Gantt Center for African-American Arts & Culture at
Levine Center for the Arts, downtown Charlotte
Soon, the focus on sustainable development became a trend in Charlotte. In the 1990s, a number of nonprofit groups and government leaders made sustainable land development one of their main priorities. The Catawba Lands Conservancy was established to preserve public open space. A sustainable planning initiative named Voices & Choices laid out a smart growth vision for the region. In 1996, Charlotte opened a streetcar system that ran into Uptown. Three years later, the Charlotte Area Transit System was created to oversee improvement in the region’s transportation. Finally, in 2007, CATS would take major steps by introducing light rail services to Charlotte. Since then, the city’s trolley and light-rail system have transformed city life.
In addition, local governments partnered with the business community, foundations, and philanthropists to raise money for the creation of cultural facilities like the Spirit Square, Discovery Place, and the McColl Center for Visual Art.
In 2007, the Levine Center for the Arts was constructed in Charlotte’s Uptown and has become one of the region’s premier destinations for local residents and tourists. At the heart of the Levine Center for the Arts lies the 48-story Duke Energy Center, a LEED Platinum-certified tower that serves as a testament to the sustainable transformation of Charlotte’s urban core.

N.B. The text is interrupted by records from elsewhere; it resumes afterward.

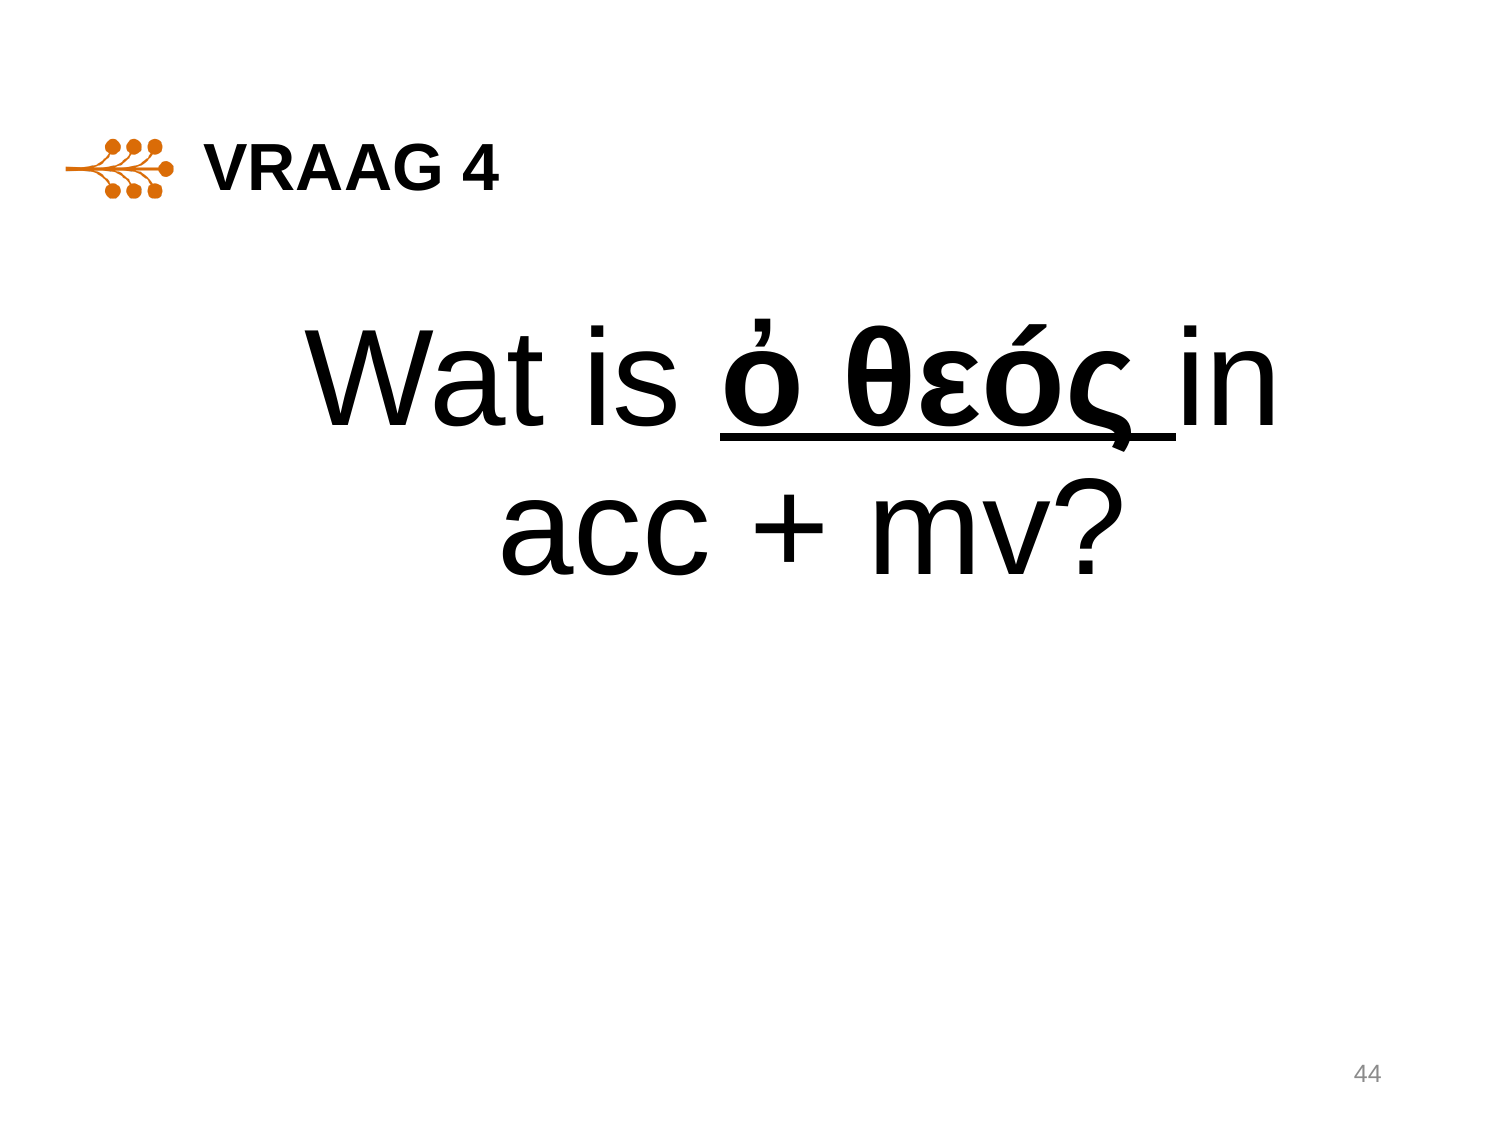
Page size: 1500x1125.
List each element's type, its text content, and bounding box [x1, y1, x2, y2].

slide_number 44 [1059, 1042, 1397, 1103]
title Vraag 4 [188, 59, 1397, 278]
picture [65, 138, 174, 199]
list Wat is ὀ θεóς in acc + mv? [190, 299, 1397, 1014]
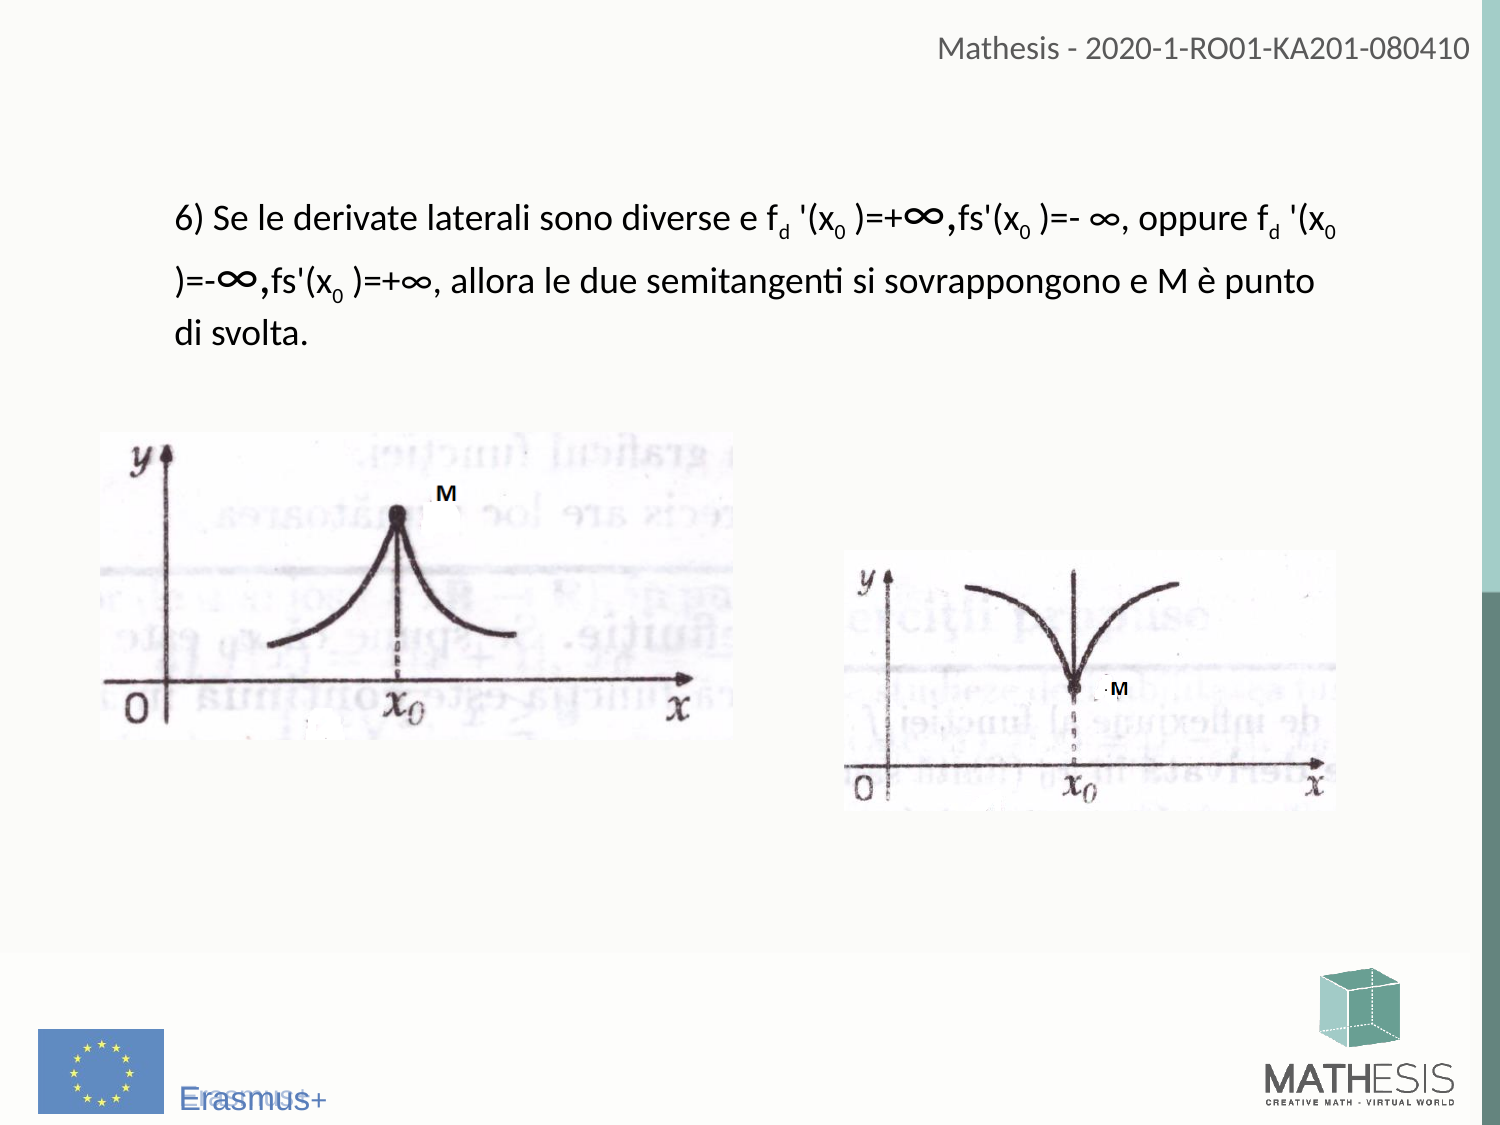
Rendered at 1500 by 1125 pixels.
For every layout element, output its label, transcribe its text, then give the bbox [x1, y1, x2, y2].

picture [100, 432, 733, 740]
text_box 6) Se le derivate laterali sono diverse e fd '(x0 )=+∞,fs'(x0 )=- ∞, oppure fd '(x0 )=-∞,fs'(x0 )=+∞, allora le due semitangenti si sovrappongono e M è punto di svolta. [159, 172, 1353, 360]
picture [844, 550, 1336, 811]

It appears that the land use studies and initiatives have paid off. Charlotte was selected as the Policies & Regulations category winner for the Environmental Protection Agency’s 2009 National Award for Smart Growth Achievement for incorporating pedestrian, bicycling, and public transit elements into their street designs. The EPA again recognized Charlotte in 2010 with its annual Building Healthy Communities for Active Aging Award for its aggressive development of senior-friendly housing to compliment the numerous miles of green ways, bike facilities, and sidewalks.
According to Flynn, Charlotte’s business community and city government teamed up to revitalize the Uptown area. This has led to sustainable improvements in the streetscape that are likely to continue for years ahead. He says that former Mayor Pat McCrory’s vision for expanding the city’s bus system and introducing a successful light rail system created a thriving Charlotte region has been carried over into current Mayor Anthony Foxx’s commitment to improving the city’s business district, extending the light rail system, and fully integrating land use and transportation planning.
Since the city’s 2006 adoption of a new transportation action plan, Charlotte has been aggressively committed to reinventing the city so that it has a safe and well connected pedestrian system. The new Sidewalk Program called for the retrofit of streets and the construction of over 600 miles of new sidewalks by 2030. Currently, the city allocates $7,500,000 annually to the Sidewalk Program and constructs an average of 12 miles of new sidewalk each year.
Next week, over three thousand real estate, urban planning, and land use experts will visit Charlotte for the annual ULI Spring Meeting. With the theme “The Power to Lead, the Energy to Thrive,” the meeting will showcase a number of topics including the benefits of sustainable communities, financing energy and efficient retrofits, mixed-use development, and innovative urban initiatives. The meeting will shine a spotlight on Charlotte and showcase how it has addressed rapid growth with a focus on green development and quality of life.
Charlotte continues to improve the quality of life for residents through the synthesis of transportation development and land use. It is a model for what cities can do to achieve sustainability and economic prosperity.